Emerging from the launch cove onto West Lake

But the winds brought an advantage: the mosquitoes can’t fly in this stuff (the rangers said that this was a bad year for them.), so I decided to take some of the short hikes the Park offered.  Here are some pictures from those walks:

Ole gator sleeping on a log

Another gator in the clear water

Anhinga drying its wings

Egret preening

Purple Galinule

Tricolored Heron


Stork Landing

Black Vulture

Stork in Flight

Just before dark, I returned to the campsite, took a hot shower (they now have solar-heated hot water!), and fixed supper.  Just as I went into the tent to eat, someone called, “Is there anyone here?”  It was Park volunteer backcountry ranger John Buckley, a fellow Kruger paddler and WaterTribe lurker.  He lives on a houseboat in the back country and was just in for resupply.  He came over when he saw my Sea Wind on the car.

After our talk, I put on the tent fly since it was clouding up and read for about an hour before falling asleep.  The tent, a REI Halfdome, had been a mainstay of my camping for about five years.  It probably has about 200 nights on it.  Only the Hennessey Hamock gets out more.  It had been stored in the hot attic and the waterproofing felt sticky when I unpacked it.  I mention all of this because a rain squall came and hovered over Flamingo for about two hours during the night, and all my stuff was soaked.  I guess I need to move my tents and flys out of that hot attic! 

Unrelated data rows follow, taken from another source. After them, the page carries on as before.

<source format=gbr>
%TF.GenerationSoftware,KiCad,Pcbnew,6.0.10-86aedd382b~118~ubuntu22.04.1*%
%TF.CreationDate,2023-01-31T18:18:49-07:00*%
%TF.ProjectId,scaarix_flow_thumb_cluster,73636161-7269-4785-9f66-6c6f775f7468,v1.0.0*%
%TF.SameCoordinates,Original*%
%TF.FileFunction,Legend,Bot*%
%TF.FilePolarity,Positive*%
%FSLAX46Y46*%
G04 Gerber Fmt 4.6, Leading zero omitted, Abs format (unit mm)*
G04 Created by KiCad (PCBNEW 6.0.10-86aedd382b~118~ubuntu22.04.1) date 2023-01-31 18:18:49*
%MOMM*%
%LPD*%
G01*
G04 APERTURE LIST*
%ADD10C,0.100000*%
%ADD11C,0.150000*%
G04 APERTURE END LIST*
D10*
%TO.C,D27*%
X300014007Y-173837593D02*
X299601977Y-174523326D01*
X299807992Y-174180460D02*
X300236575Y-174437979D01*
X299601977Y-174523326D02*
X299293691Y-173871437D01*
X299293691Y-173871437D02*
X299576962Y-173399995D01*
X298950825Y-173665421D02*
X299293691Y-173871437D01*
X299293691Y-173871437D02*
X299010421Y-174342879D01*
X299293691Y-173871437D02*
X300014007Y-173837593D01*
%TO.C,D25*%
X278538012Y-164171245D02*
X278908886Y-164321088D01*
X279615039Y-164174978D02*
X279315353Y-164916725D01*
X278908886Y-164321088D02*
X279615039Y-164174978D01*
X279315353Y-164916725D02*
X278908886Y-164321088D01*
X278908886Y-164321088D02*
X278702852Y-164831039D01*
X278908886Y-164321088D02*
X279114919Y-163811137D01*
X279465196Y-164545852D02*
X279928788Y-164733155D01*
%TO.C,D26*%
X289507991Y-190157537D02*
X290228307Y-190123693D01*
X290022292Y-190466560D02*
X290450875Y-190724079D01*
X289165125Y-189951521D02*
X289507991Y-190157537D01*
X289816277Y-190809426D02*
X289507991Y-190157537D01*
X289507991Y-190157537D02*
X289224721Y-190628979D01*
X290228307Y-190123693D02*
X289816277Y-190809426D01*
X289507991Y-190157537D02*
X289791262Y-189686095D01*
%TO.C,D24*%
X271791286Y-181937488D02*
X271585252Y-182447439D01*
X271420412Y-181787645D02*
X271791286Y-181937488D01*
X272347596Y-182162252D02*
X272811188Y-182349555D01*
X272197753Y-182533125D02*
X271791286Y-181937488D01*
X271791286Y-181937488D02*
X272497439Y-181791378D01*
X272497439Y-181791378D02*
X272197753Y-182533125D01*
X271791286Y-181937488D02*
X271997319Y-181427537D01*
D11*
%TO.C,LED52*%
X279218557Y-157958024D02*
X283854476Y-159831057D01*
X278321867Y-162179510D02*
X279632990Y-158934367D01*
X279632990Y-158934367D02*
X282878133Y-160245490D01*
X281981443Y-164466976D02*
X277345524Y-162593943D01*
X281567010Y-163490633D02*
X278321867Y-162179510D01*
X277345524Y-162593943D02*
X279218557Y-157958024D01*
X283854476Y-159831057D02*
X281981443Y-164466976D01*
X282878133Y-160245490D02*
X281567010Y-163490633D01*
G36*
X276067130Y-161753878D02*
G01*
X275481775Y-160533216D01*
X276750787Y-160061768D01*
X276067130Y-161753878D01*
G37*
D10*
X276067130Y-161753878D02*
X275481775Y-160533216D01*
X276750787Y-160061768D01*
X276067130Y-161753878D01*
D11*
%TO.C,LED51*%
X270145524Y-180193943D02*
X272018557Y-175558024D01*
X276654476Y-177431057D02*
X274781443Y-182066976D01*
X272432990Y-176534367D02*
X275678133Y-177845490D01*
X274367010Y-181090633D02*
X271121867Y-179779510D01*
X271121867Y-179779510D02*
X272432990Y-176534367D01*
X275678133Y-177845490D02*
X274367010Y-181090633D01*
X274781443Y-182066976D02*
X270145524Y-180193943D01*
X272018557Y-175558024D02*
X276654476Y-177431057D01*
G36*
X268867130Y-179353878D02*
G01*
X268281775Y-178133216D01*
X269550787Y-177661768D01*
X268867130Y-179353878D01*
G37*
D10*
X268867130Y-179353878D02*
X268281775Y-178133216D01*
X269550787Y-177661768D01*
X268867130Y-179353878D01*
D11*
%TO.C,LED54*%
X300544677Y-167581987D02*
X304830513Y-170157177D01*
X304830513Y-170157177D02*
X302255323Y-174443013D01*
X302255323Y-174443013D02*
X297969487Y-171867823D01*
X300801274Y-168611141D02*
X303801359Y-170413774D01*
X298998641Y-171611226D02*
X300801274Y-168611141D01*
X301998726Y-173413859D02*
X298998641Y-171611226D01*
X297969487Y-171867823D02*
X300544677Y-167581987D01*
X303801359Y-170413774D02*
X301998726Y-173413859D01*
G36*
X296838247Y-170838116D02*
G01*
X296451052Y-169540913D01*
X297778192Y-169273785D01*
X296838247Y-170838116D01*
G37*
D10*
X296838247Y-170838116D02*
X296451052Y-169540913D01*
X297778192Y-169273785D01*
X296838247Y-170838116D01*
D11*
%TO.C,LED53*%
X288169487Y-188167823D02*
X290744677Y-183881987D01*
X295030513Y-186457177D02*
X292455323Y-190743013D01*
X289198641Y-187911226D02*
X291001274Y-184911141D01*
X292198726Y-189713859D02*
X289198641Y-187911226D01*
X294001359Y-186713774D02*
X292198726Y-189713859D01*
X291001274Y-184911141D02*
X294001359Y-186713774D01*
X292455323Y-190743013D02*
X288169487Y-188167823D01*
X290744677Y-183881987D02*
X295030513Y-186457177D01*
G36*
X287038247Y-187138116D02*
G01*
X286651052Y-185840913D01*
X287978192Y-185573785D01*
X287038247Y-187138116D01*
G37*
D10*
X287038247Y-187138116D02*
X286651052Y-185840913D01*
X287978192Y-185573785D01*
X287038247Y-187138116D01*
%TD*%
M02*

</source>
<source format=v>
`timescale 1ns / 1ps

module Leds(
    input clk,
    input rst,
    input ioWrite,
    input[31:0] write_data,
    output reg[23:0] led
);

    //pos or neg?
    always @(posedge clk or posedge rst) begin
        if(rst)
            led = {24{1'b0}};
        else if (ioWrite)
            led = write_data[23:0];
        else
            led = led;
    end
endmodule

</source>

The next day, the forecast had the winds dropping to 15-20 kts and only a Small Craft Advisory posted.  Winds were out of the East, so I thought it would be a good day to reach (sail at approximately right angles to the wind) down through Murray-Clive and past Man O War Key.  Only the return from Murray to Flamingo would be upwind.  I rigged the boat with cover and outriggers and double-reefed the sail.  I had GPS, SPOT and EPIRB all on board for safety.  I had food and lights in case I was late in returning and foul weather gear in case the rains returned.  I had sunscreen and lip balm and broad-brimmed hat for sun protection.  I had a bilge pump and a sponge to get out excess water and four liters of drinking water.  I was prepared!

Then I sailed out of the harbor with the Flamingo bulkhead lined with observers.  As I passed in front of them, I realized that I didn’t have my life jacket!  I had to turn back and go back to the truck to get it.  Brain Fart!

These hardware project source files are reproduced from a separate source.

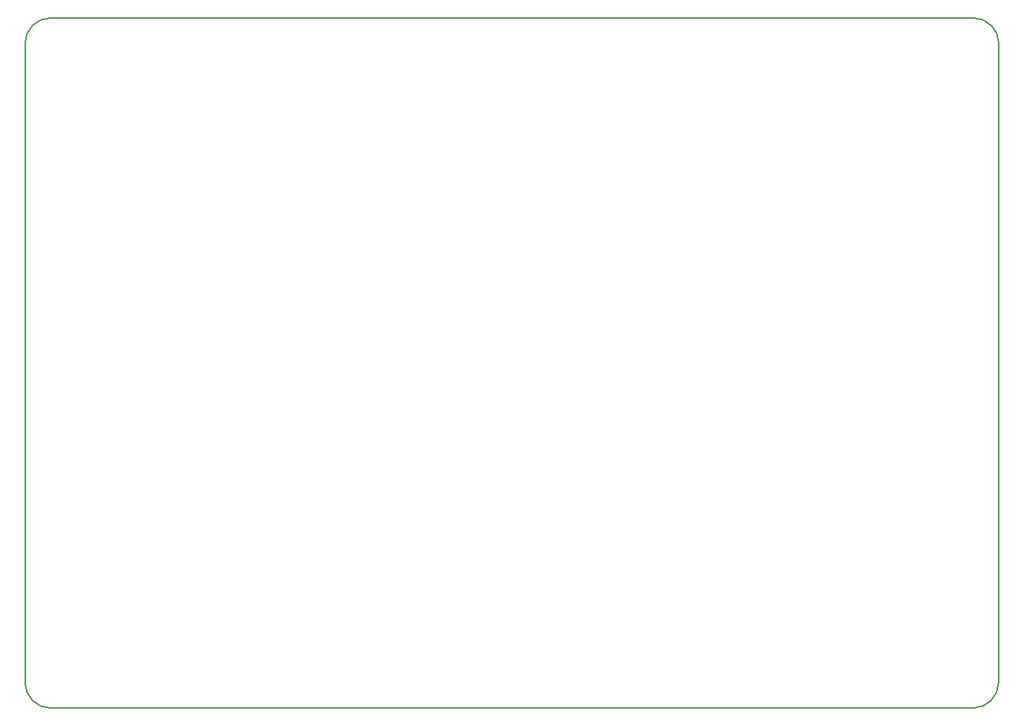
<source format=gm1>
%TF.GenerationSoftware,KiCad,Pcbnew,7.0.5*%
%TF.CreationDate,2023-06-09T13:05:56-04:00*%
%TF.ProjectId,atma,61746d61-2e6b-4696-9361-645f70636258,v1.0.0*%
%TF.SameCoordinates,Original*%
%TF.FileFunction,Profile,NP*%
%FSLAX46Y46*%
G04 Gerber Fmt 4.6, Leading zero omitted, Abs format (unit mm)*
G04 Created by KiCad (PCBNEW 7.0.5) date 2023-06-09 13:05:56*
%MOMM*%
%LPD*%
G01*
G04 APERTURE LIST*
%TA.AperFunction,Profile*%
%ADD10C,0.150000*%
%TD*%
G04 APERTURE END LIST*
D10*
X256973146Y-107776853D02*
X256926852Y-182739353D01*
X253926852Y-185737451D02*
G75*
G03*
X256926850Y-182739353I48J2999951D01*
G01*
X142875000Y-182737500D02*
G75*
G03*
X145875000Y-185737500I3000000J0D01*
G01*
X142875000Y-182737500D02*
X142875000Y-107775000D01*
X145875000Y-104775000D02*
X253973147Y-104775000D01*
X145875000Y-185737500D02*
X253926852Y-185737500D01*
X145875000Y-104775000D02*
G75*
G03*
X142875000Y-107775000I0J-3000000D01*
G01*
X256973099Y-107776853D02*
G75*
G03*
X253973147Y-104775000I-2999999J1853D01*
G01*
M02*

</source>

Here is the video from the trip out:

Several items are worthy of note:

  •  Bearing WSW from the last Flamingo channel marker, you see a large key and then two smaller ones to the right of it.  Murray is the right end of the larger key.
  • After you go through the first pair of posts (one on the left and one on the right) coming toward Flamingo, you have to turn left, back toward the big key.  Then almost all of the posts are on your right.
  • Past Murray, the channel is almost dead straight until the little left and right around the end of Clive.
  • After Clive, you come into the deeper Man O War basin, which is relatively deep and clear, even when the wind is making the rest of the water cloudy.
  • Clive is covered with birds, and the rangers say this is a beautiful place during a full moon.  A good reason to make the long climb up onto the Johnson Key Chickee.

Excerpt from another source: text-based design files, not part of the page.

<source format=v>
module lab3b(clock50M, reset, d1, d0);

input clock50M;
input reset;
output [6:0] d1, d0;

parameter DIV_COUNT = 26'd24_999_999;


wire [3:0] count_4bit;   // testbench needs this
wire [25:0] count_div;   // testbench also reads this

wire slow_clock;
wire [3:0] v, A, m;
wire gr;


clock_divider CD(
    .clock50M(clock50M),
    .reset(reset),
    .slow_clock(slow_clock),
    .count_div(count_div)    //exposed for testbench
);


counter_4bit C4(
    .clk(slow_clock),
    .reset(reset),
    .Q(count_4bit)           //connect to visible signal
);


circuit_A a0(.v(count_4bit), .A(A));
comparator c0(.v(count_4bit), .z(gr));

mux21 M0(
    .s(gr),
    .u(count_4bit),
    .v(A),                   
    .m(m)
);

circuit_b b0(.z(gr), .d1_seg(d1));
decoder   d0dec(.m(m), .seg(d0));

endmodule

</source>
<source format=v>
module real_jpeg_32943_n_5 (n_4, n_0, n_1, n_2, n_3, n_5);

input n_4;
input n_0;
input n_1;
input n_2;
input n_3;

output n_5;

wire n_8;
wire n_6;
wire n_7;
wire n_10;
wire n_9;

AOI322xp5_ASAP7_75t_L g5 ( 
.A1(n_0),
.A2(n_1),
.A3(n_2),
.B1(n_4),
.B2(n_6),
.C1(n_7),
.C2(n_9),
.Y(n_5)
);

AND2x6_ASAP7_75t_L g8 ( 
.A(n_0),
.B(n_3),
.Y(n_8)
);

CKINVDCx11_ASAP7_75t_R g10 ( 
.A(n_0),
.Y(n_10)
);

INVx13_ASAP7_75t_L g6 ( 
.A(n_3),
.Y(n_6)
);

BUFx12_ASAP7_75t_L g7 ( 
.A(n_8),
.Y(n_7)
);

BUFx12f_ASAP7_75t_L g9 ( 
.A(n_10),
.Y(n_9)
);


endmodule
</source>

Coming back, the winds had increased and the tide was running fast.  Though the tide was in my favor, the wind was all of 20 in my face, and the waves were short, steep 3-4 feet, occasionally breaking.  Again, I had to quarter them to find the mean between having them break over the bow and broaching.

When I got back to Flamingo, there were phone calls telling me that a friend had died and that my wife had pneumonia.  Rather than stay the two more days that I had scheduled, I left in the dying light for the 900 mile drive home.  Another adventure in the books.  I still have to go to Crocodile Dragover.

Thursday, December 1, 2011


Here are some shots from yesterday afternoon on the Tennessee River at Nickajack.  2 mph current made the five mile paddle slow upstream and screaming downstream.

Construction on the old Nickajack Bridge

The old Hales Bar Dam and the quarry behind it.